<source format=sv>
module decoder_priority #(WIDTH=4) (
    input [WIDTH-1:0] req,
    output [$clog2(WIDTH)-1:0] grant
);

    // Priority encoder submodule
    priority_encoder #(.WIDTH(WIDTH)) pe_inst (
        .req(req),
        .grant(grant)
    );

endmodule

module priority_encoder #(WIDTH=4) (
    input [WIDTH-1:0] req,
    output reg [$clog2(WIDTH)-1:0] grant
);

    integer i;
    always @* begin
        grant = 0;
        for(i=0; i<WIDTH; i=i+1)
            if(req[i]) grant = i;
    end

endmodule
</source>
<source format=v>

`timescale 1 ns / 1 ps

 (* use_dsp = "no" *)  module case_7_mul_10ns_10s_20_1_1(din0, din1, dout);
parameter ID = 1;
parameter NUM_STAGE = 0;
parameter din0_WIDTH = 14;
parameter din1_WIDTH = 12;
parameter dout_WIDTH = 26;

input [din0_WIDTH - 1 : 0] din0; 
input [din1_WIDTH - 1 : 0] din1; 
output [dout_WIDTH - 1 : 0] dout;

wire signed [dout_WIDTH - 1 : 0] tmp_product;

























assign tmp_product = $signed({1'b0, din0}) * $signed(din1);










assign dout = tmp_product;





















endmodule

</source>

==

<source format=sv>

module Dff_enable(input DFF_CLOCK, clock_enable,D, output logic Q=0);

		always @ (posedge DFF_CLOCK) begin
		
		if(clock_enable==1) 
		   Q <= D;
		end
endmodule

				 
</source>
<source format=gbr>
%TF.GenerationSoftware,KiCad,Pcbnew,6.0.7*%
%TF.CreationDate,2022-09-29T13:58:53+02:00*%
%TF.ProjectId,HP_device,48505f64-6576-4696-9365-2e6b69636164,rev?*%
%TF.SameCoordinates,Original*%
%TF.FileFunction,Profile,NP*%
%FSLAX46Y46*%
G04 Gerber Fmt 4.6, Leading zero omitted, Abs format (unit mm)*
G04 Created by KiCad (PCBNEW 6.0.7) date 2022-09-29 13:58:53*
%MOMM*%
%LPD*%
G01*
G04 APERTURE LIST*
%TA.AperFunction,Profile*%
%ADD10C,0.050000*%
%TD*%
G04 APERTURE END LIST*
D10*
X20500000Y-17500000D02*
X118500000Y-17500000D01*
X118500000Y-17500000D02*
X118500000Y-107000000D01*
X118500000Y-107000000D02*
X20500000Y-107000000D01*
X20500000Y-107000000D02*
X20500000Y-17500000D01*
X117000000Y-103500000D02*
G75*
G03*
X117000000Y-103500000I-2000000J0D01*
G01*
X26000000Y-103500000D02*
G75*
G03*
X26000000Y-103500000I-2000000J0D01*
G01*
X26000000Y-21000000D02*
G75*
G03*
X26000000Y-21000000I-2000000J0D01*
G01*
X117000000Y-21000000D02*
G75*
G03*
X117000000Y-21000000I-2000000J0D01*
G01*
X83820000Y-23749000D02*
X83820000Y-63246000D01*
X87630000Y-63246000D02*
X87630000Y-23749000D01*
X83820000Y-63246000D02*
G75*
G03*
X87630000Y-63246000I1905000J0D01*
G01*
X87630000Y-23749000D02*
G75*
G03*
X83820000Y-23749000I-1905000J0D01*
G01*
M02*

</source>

==

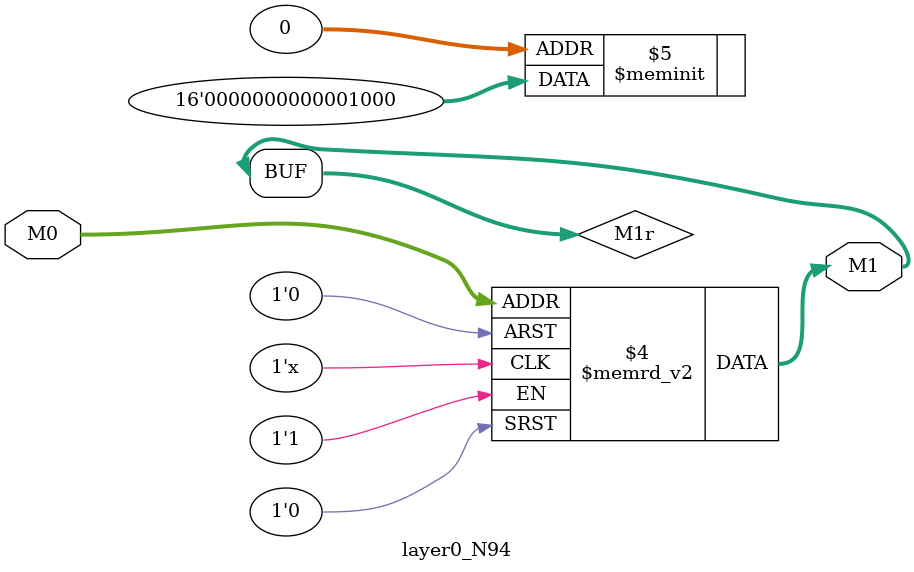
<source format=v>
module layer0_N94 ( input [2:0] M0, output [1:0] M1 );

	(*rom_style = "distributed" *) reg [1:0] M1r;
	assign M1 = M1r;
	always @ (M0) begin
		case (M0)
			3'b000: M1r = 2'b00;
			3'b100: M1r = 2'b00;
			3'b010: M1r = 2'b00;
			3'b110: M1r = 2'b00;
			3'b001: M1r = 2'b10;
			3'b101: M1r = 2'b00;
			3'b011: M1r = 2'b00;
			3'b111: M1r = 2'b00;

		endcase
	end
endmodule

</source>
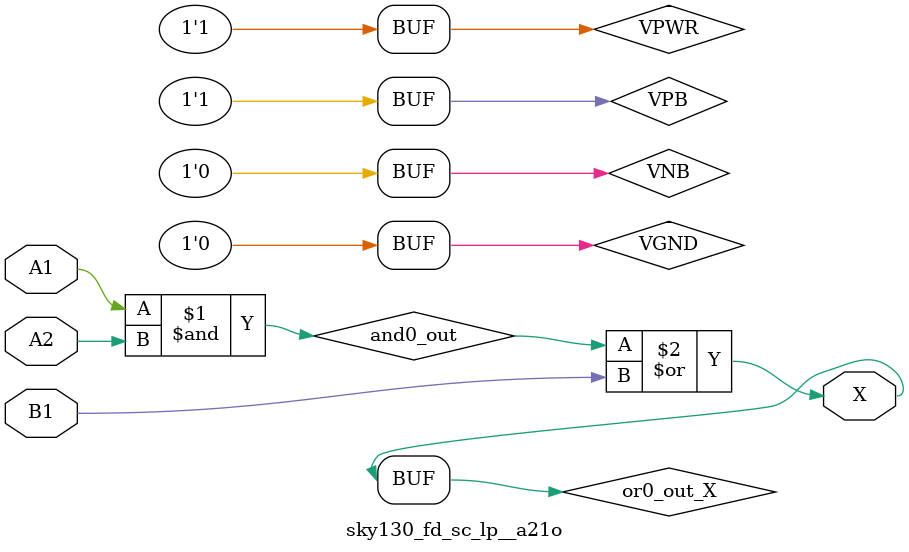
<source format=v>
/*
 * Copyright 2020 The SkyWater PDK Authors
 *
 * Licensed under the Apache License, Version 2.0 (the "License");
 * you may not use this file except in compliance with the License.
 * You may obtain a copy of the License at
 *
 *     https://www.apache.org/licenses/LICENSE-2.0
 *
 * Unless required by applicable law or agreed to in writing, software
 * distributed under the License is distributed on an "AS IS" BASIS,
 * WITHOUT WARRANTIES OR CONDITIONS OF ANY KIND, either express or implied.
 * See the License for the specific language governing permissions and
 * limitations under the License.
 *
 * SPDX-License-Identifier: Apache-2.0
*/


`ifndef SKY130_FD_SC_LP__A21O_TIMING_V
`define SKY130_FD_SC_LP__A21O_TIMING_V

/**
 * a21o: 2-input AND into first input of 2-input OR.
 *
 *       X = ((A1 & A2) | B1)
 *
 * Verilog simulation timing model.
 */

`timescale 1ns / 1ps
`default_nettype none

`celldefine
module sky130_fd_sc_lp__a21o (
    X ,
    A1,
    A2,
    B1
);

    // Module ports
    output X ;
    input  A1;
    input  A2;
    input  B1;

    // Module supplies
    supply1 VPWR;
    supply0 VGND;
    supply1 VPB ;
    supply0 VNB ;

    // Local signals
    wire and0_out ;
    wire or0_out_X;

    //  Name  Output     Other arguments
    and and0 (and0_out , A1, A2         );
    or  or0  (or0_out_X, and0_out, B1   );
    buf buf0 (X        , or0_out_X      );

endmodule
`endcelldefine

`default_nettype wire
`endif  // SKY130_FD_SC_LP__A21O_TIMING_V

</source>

What needs to be done: Which lines above contain the word "wire"? Show each of them.

Written answer:
wire signed [dout_WIDTH - 1 : 0] tmp_product;
    wire and0_out ;
    wire or0_out_X;
`default_nettype wire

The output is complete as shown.